Melanocetus johnsonii

On the surface the weather is calm. The Sun shines high, happy to delight with its boundless heat. Passing clouds take into their hands regulating the incoming energy to make the surface comfortably warm. The wind blows softly as if in no hurry to be anywhere, its whisper only broken by the chatter of distant birds. The flat, salty waters make the sailing smooth.

Below the surface, however, the weather is no more. The deeper the waters the less effective the Sun is in affecting the circumstances. Sounds become noise and the superficial warmth is cancelled by cold currents flowing from the polar regions. A couple of kilometers down, where the sunlight can't reach and the only truce of darkness comes from the light that a handful of deep sea creatures carry themselves, lives an extraordinary creature: Melanocetus johnsonii.

Melanocetus johnsonii

Such is the analogy I used to convey the progression and possibilities of a relationship. It usually starts on the surface where the conversations are calm and the sailing harmless. At some point the debate arises about how prudent it would be to test the waters, to maybe dip a toe in it. Two could spend a lifetime here on the surface, licking each other's junk, satisfied and uninterested about the waters below. A sensible approach by any means, as valid as it is safe.

(It is a sign of wisdom to know how far an analogy can stretch in order to stop before it breaks.)
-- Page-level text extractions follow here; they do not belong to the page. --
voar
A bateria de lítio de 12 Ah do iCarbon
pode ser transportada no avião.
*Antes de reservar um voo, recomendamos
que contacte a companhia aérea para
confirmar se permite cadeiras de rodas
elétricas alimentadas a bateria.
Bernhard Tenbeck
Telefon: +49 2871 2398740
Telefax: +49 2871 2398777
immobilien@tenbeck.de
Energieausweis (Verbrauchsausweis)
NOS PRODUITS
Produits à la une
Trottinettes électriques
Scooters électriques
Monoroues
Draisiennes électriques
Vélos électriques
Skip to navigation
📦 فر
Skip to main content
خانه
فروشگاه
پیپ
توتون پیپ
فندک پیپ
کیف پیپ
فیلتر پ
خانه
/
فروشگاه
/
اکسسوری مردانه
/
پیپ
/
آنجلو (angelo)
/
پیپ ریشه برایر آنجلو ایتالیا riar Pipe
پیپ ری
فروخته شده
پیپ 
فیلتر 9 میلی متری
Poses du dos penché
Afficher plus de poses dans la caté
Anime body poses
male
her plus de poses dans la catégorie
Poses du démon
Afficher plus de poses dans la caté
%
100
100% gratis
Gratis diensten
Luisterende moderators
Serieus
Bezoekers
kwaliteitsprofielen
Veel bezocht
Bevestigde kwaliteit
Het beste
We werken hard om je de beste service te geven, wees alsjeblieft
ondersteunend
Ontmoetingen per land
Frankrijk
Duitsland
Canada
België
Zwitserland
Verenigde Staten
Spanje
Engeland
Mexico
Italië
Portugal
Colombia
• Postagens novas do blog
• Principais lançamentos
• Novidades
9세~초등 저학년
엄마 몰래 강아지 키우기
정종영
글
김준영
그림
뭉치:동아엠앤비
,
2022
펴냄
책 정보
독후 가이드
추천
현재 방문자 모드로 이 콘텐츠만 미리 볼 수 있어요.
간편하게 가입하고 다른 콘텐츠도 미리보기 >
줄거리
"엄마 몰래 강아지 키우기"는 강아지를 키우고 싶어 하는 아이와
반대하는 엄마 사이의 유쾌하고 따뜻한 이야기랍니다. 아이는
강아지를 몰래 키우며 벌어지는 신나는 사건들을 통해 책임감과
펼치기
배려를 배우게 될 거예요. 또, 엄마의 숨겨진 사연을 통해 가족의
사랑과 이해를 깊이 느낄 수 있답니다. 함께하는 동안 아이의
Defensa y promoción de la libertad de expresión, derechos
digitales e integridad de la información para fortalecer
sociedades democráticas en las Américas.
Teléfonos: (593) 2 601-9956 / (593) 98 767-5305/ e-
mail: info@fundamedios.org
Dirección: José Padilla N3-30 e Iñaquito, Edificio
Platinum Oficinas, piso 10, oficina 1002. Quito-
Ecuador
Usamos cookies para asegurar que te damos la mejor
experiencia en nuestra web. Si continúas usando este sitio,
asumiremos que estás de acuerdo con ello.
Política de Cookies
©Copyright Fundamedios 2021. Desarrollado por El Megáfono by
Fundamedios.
I am not much of a surface dweller, as fine as it can temporarily be. The fine weather unsettles me and the light is often blinding. I'm cautious (coward?) enough to not bring out the subject of the ocean myself until the other party makes the mistake of doing it first. Before we have had the chance to clear the rules of the dialogue I've already thrown myself overboard, nose first, hungry for the barely lit ocean depths.

And down I go, one lungful of air, diving towards increasingly darker waters, fleeing from the light in search of an ugly, self-lighting creature, heading both home and to the unknown.

And depthwards I keep going, looking for the johnsonii that makes the ocean.


January 2020. A plane from Tenerife Norte to Barcelona.